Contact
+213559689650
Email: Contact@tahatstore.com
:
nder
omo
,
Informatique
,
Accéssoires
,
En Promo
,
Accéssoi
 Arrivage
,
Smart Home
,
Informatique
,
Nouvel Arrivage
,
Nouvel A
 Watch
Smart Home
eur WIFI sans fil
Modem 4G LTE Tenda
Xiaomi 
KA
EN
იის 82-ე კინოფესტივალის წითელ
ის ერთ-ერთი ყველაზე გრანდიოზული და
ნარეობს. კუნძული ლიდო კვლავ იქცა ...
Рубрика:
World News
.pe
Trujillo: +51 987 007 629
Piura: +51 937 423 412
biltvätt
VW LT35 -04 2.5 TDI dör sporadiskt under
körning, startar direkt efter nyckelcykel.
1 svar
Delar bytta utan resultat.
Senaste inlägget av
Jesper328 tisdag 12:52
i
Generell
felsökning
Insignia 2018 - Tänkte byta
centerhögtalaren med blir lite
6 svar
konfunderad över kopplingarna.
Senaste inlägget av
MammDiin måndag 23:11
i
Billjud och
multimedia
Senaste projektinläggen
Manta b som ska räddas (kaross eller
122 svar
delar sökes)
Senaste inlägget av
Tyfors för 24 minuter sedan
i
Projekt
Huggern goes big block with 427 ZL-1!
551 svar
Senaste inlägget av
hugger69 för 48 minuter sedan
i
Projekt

__WORK ORDER__: The required result is an exact repetition of the lines from the one containing "konfunderad över kopplingarna." through the last line of the data.

__RESPONSE TO THE TASK__:
konfunderad över kopplingarna.
Senaste inlägget av
MammDiin måndag 23:11
i
Billjud och
multimedia
Senaste projektinläggen
Manta b som ska räddas (kaross eller
122 svar
delar sökes)
Senaste inlägget av
Tyfors för 24 minuter sedan
i
Projekt
Huggern goes big block with 427 ZL-1!
551 svar
Senaste inlägget av
hugger69 för 48 minuter sedan
i
Projekt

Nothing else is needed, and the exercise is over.